Apply IG to transformer

In [4]:
import numpy as np
import pandas as pd
import matplotlib.pyplot as plt
import gzip
import json

import torch as th
import torch.nn.functional as F
from torch import nn
from torch import optim
from torch.nn import Embedding
from torch.utils.data import Dataset, DataLoader, random_split
from torch.nn.utils.rnn import pad_sequence, pack_padded_sequence, PackedSequence
from torchtext.vocab import vocab, Vocab, GloVe, build_vocab_from_iterator
from torchtext.data.utils import get_tokenizer
from torchmetrics import MeanSquaredError

import pytorch_lightning as pl
from pytorch_lightning import Trainer
from pytorch_lightning.loggers import TensorBoardLogger, WandbLogger

from typing import Callable, List, Tuple, Iterable, Dict, Type, Any
from functools import reduce
from collections import OrderedDict

from tqdm import tqdm

import optuna
from optuna.visualization import plot_parallel_coordinate, plot_contour
from optuna.importance import get_param_importances

import matplotlib
matplotlib.rcParams["figure.facecolor"] = "white"

import wandb
import inspect

from functools import lru_cache

from transformers import pipeline
from transformers import AutoTokenizer, AutoModelForSequenceClassification

import os

from captum.attr import LayerIntegratedGradients, IntegratedGradients

In [5]:
model_name = "cardiffnlp/twitter-roberta-base-sentiment"
tokenizer = AutoTokenizer.from_pretrained(model_name)
model = AutoModelForSequenceClassification.from_pretrained(model_name)

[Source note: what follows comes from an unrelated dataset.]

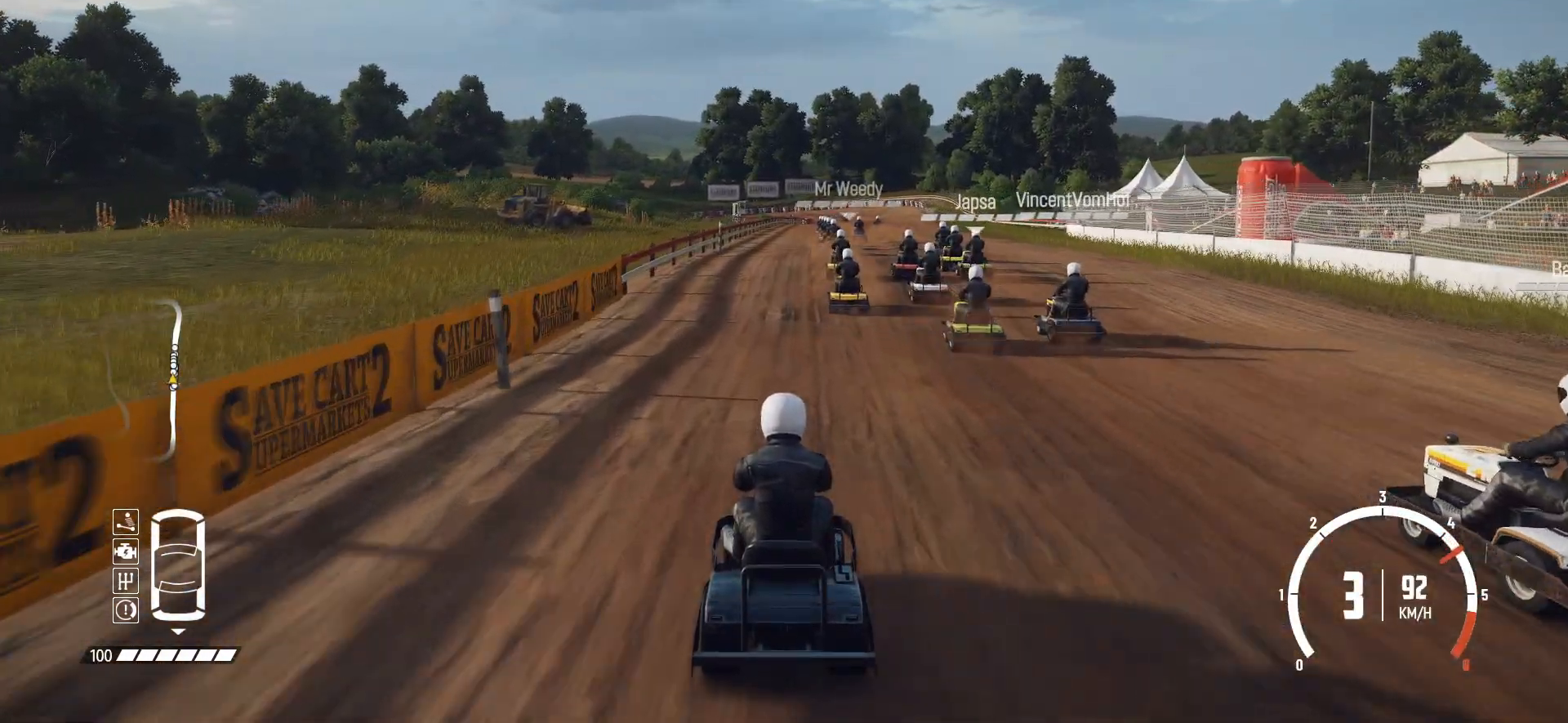
{"buttons": ["R2"], "left_stick": "right", "events": [[467, "left_stick", "right"]]}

Downloading:   0%|          | 0.00/747 [00:00<?, ?B/s]

Downloading:   0%|          | 0.00/878k [00:00<?, ?B/s]

Downloading:   0%|          | 0.00/446k [00:00<?, ?B/s]

Downloading:   0%|          | 0.00/150 [00:00<?, ?B/s]

Downloading:   0%|          | 0.00/476M [00:00<?, ?B/s]

In [74]:
def ig_forward(input_ids: th.Tensor) -> th.Tensor:
    return model(input_ids).logits

x = "This is really really really fantastic and amazing!"
input_ids = tokenizer(x, return_tensors="pt").input_ids
tk_x_without_specials = tokenizer.encode(x, add_special_tokens=False)
base_ids = tokenizer(
    tokenizer.pad_token * len(tk_x_without_specials), return_tensors="pt"
).input_ids

target = th.argmax(model(input_ids).logits)

In [75]:
ig = LayerIntegratedGradients(
    forward_func=ig_forward, 
    layer=model.roberta.embeddings
)

attrs = ig.attribute(input_ids, base_ids, target=target)

In [76]:
scores = attrs.sum(-1)
scores = (scores - scores.mean()) / scores.norm()

In [77]:
scores

tensor([[-0.2150,  0.0467,  0.0425, -0.1773, -0.1830, -0.1588,  0.1054, -0.0764,
          0.4409,  0.3371, -0.1619]], dtype=torch.float64)